The seventh circuit rejected Department of Labor arguments that it was entitled to deference from the court for its interpretation of its own regulations under the statute. In this case, the interpretation would have imposed a higher standard of conduct on plan fiduciaries. DOL predicted that rejecting the plaintiffs’ claims would establish a defacto level of immunization from accountability for plan fiduciaries.

Such concerns were more "hypothetical than real," said the seventh circuit.

The simple fact of the matter, said the court, was that the decision to dismiss the appeal was limited to the contents of the complaint and materials properly before the lower court, which when assessed by Supreme Court pleading standards, didn’t measure up.

For example, said the seventh circuit, the complaint failed to discuss what services, if any, participants received from the plan. If it had, the court might have been able to assess whether the plan participants really were treated "exactly" like retail investors, as the plaintiffs alleged. Without more facts, the court emphasized, it was unable to infer more than the "mere possibility’ of misconduct, and the complaint didn’t show the plan participants were entitled to relief.

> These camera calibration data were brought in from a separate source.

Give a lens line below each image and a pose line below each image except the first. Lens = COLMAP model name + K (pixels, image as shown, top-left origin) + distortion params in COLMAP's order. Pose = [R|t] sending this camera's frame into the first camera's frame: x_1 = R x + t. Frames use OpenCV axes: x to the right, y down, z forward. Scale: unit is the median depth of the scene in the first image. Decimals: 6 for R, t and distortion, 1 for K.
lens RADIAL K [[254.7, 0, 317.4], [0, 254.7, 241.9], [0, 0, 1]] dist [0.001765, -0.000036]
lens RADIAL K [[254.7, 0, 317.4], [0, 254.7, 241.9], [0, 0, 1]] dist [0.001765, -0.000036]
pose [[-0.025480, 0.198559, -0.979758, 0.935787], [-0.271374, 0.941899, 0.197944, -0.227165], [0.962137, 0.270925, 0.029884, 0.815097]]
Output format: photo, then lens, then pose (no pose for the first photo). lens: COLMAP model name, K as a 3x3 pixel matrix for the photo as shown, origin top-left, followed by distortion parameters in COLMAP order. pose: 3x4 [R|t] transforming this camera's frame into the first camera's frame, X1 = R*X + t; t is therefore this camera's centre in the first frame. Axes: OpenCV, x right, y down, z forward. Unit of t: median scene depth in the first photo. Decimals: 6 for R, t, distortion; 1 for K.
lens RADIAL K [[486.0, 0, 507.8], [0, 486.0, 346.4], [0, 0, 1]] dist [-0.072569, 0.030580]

The Supreme Court appears to agree.

In a statement, Fidelity said: "We’re pleased to see that there’s final resolution in this case for both Fidelity and [Deere]. We continue to believe that we provide valuable service at a reasonable cost and that this decision was the correct one."

The door may still be open to future actions by plan beneficiaries, however.

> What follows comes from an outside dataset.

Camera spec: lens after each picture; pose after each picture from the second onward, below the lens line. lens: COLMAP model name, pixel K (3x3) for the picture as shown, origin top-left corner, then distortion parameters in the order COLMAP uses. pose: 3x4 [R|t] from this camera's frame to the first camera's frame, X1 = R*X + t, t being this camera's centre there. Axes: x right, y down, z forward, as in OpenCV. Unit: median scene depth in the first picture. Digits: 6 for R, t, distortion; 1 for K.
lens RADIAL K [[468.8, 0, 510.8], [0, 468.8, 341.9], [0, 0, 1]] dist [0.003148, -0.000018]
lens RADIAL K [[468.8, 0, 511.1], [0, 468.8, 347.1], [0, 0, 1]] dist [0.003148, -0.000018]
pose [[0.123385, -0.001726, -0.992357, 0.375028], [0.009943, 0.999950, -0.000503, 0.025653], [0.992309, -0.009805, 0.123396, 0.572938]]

At the time the seventh circuit decision was rendered, that court left open a determination of whether a safe harbor under ERISA Section 404(c) applies. The safe harbor, which requires a sponsor to advise plan participants that they are responsible for their investment decisions, may – or may not – shield a plan sponsor when selecting investment options for a plan.

The issue could be developed, said the seventh circuit, either "on the basis of a different set of pleadings, or on the basis of a regulation directed to this issue."

DOL may act to expressly clarify its regulation, or another case may be filed. Deere attorney and Morgan Lewis partner Sari Alamuddin said at the time that he thought plan participants pressing this type of complaint were in a "pickle."

Schlichter has also brought similar actions in other courts, including one filed this past summer against Edison International in the U.S. District Court for the Central District of California. That case has received class certification, but no decision has been rendered. California is in the ninth circuit. Should a case progress there, it could possibly establish a decision at odds with the seventh circuit analysis, and be ripe for Supreme Court review.